Evidence
Your teacher's advice is consistent with the evidence.
The most natural source to use is Leopold Mozart. You will find that his recommendation is that all such short trills should begin with an appoggiatura.
From chapter ten which discusses trills:
Mit einem schnellen Vorschläge und Nachschläge spielt man alle kurze Triller.
That is, in this context, all short trills are played with appoggiatura and turn.
C. P. E. Bach is exhaustive and of great historic importance but should perhaps not take precedence over Mozart's father in this case. At any rate, he disparages beginning on the principal note.
Whether you play the flute or not, it is also very beneficial to read the essay by Quantz.
In your example, choosing the upper note start, you would play six notes or four, depending on the tempo. When the tempo chosen is most rapid, I am sure I have heard celebrated performers use only four.

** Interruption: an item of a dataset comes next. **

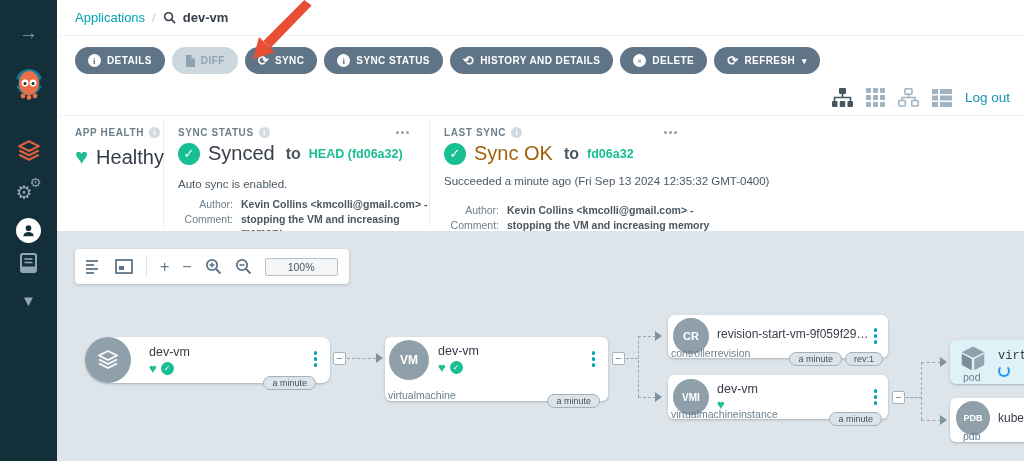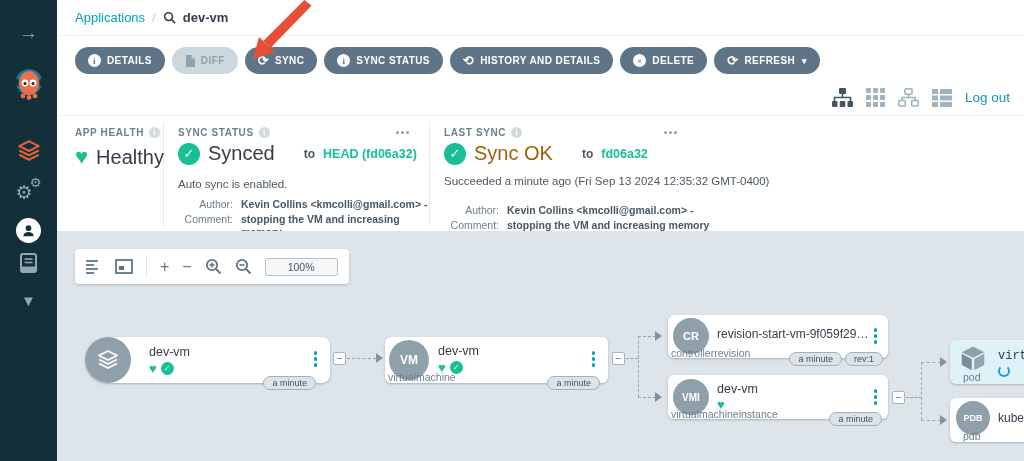"to" .to-label { font-size: 12px -> 16px; margin-left: 21px -> 3px }
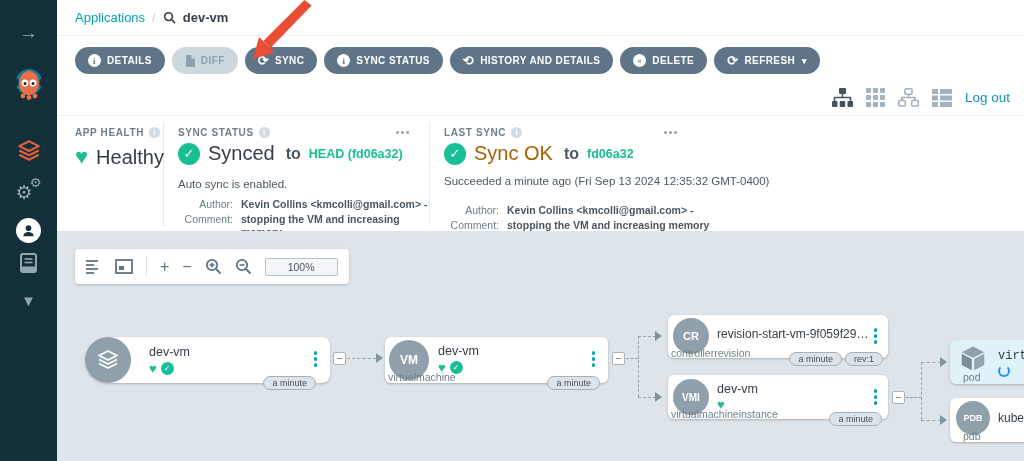"VM" div.node { height: 46px -> 64px }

For example, I seem to remember Barenboim did this, simply adding an appoggiatura to the notated figure.
Added 8th May
There has been discussion in comments concerning the historical basis to beginning with the principal note. The question is: what evidence of the practice do we have from Mozart's lifetime applicable to trills like those in the OP?
A colleague has alerted me to the book Perspectives on Mozart Performance (1991) which contains an article by Badura-Skoda on Mozart's trills. This article discusses internal evidence in Mozart's works relating to the choice of trill execution: presence or absence of turn, presence or absence of appoggiatura, and so on.
I will not have an opportunity to consult this work at the library until next week. In the meantime, if any reader has it, please leave a comment.
Guidance
A comment about Wiener Urtext edition raised the question of how we might decide for ourselves whether to start on the upper or principal note. Frederick Neumann in his Ornamentation and Improvisation in Mozart (1986) proposes this algorithm:
1) a trill starting with the upper note on the beat has
the effect of a short appoggiatura; 2) a trill starting with
a lengthened upper note has the effect of a long appoggiatura;
3) a trill starting with the upper note before the beat has the
effect of a grace note. We find guidance by leaving out the trill
and judging whether one of these ornaments would be a desirable
addition to the bare melody; if so, the corresponding trill type
is likely to be the proper or at least an acceptable choice.
Where none of these ornaments seems to fit, the main-note trill
is indicated. Where no clear-cut choice between one or more of the
alternatives emerges, more than one trill design will be fitting.
This algorithm still leaves room for difference of opinion in whether the substituted ornament is acceptable.